Chapter 7, Survey Sampling

Solution 48


Note: Initially I planned to solve problem-49 instead of 48 as both are similar. In my copy of the book, it seems that the answer mentioned in the book for problem-49 are actually for problem-48 or perhaps while computing the answers data of problem 48 is used.

(a)

The estimate for the ratio $\, r \,$ is:

$\, R = \frac {\bar Y} {\bar X} = \frac {\sum_{i=1}^{n} Y_i} {\sum_{i=1}^{n} X_i} \,$. Thus we only need to plugin the given values to get $\, \frac {10000} {320} = 31.25 \,$.

(b)

To compute $\, 95\% \,$ confidence interval, first we need to find the standard error, $\, s_R \,$ of our esitmate $\, R \,$. Now we just need to plugin the values in the expression derived in the book for $\, s_R^2 = \frac 1 n \Prn{1-\frac {n-1} {N-1} } \frac 1 {\bar X} \Prn{ R^2 s_x^2 + s_y^2 - 2 R s_{xy} }\,$.

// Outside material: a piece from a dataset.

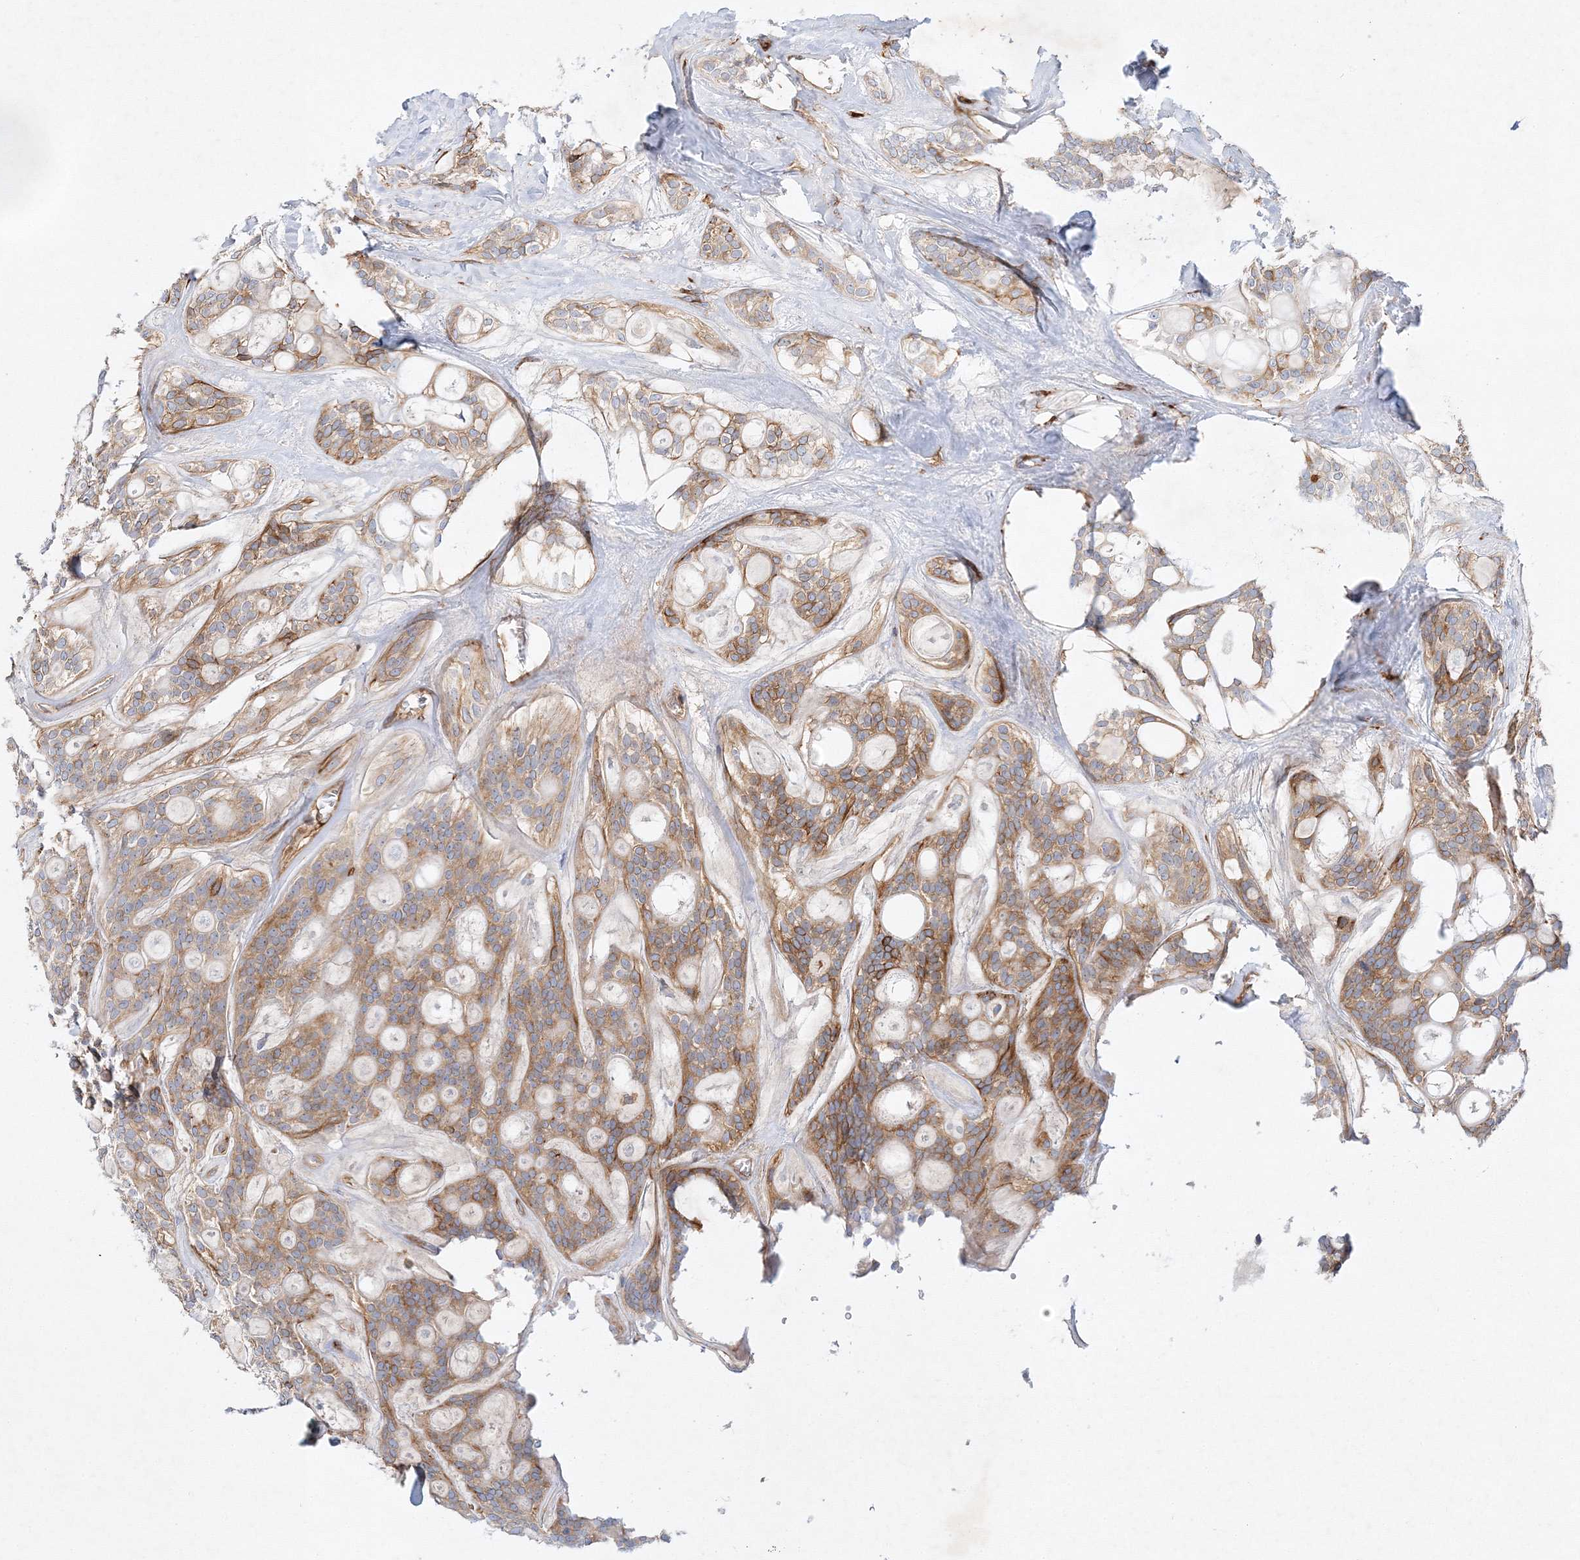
{"staining": {"intensity": "moderate", "quantity": ">75%", "location": "cytoplasmic/membranous"}, "tissue": "head and neck cancer", "cell_type": "Tumor cells", "image_type": "cancer", "snomed": [{"axis": "morphology", "description": "Adenocarcinoma, NOS"}, {"axis": "topography", "description": "Head-Neck"}], "caption": "Tumor cells show moderate cytoplasmic/membranous positivity in approximately >75% of cells in head and neck cancer (adenocarcinoma).", "gene": "ZFYVE16", "patient": {"sex": "male", "age": 66}}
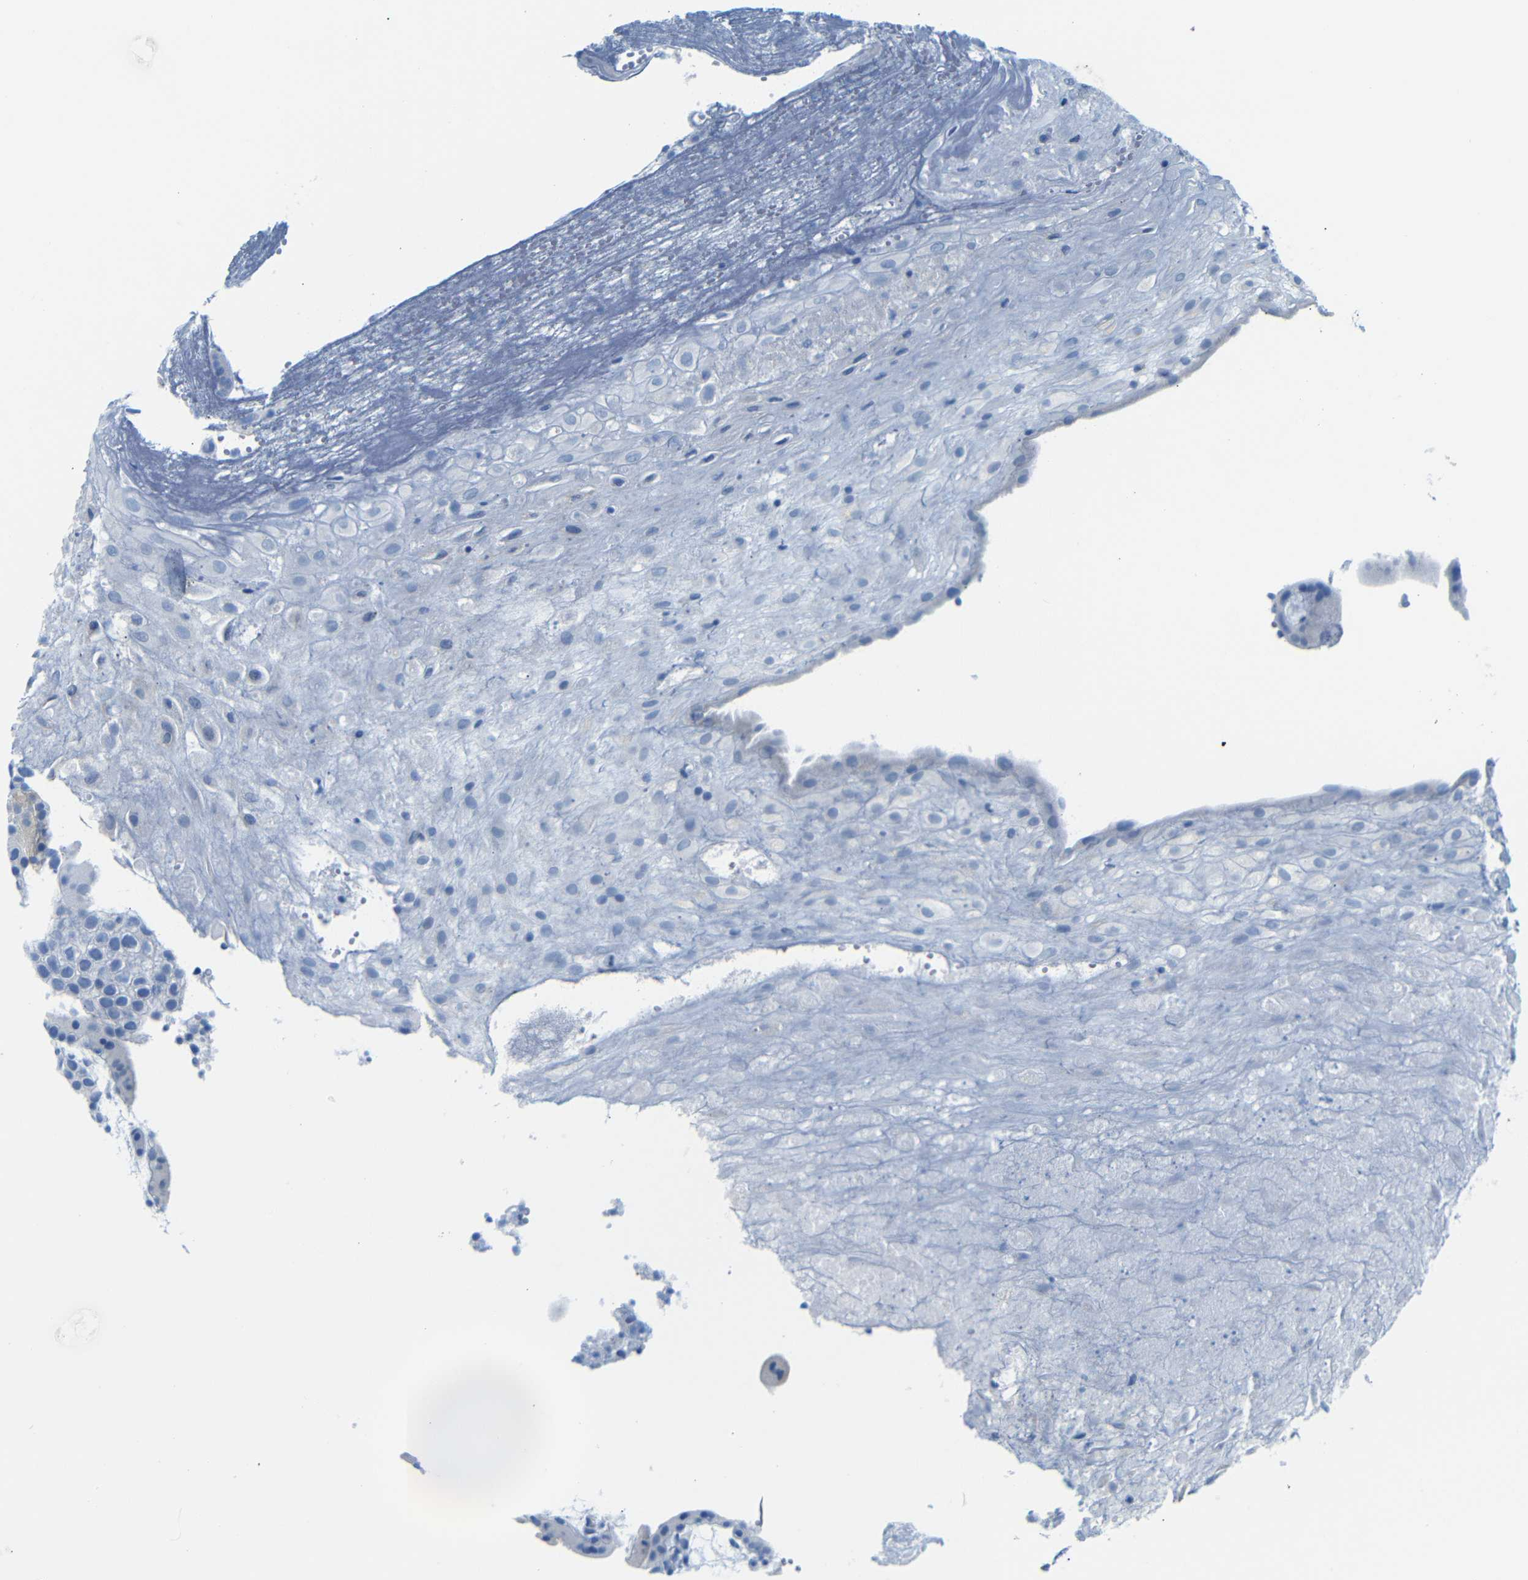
{"staining": {"intensity": "negative", "quantity": "none", "location": "none"}, "tissue": "placenta", "cell_type": "Decidual cells", "image_type": "normal", "snomed": [{"axis": "morphology", "description": "Normal tissue, NOS"}, {"axis": "topography", "description": "Placenta"}], "caption": "Normal placenta was stained to show a protein in brown. There is no significant expression in decidual cells. (Brightfield microscopy of DAB (3,3'-diaminobenzidine) immunohistochemistry at high magnification).", "gene": "FCRL1", "patient": {"sex": "female", "age": 18}}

To compute $\, s_x^2 \,$, we use $\, s_x^2 = \frac 1 {n-1} \sum_{i=1}^{n} (X_i - \bar X)^2 \,$ which simplifies to $\, \frac 1 {n-1} \sum_{i=1}^{n} X_i^2 \; - \; n {\bar X}^2 \,$.

Similarly, $\, s_y^2 = \frac 1 {n-1} \sum_{i=1}^{n} Y_i^2 \; - \; n {\bar Y}^2 \,$

and, $\, s_{xy}^2 = \frac 1 {n-1} \sum_{i=1}^{n} X_i Y_i \; - \; n {\bar X}{\bar Y} \,$

Pluging the values we get $\, s_R^2 = 0.69743455 \,$, which gives $\, s_R = 0.835125 \,$.

Thus the $\, 95\% \,$ confidence interval is $\, R \pm 1.96 s_R = 31.25 \pm 1.636845 \,$.

(c)

We can estimate the total $\, \tau \,$ using $\, T = N \bar Y \,$.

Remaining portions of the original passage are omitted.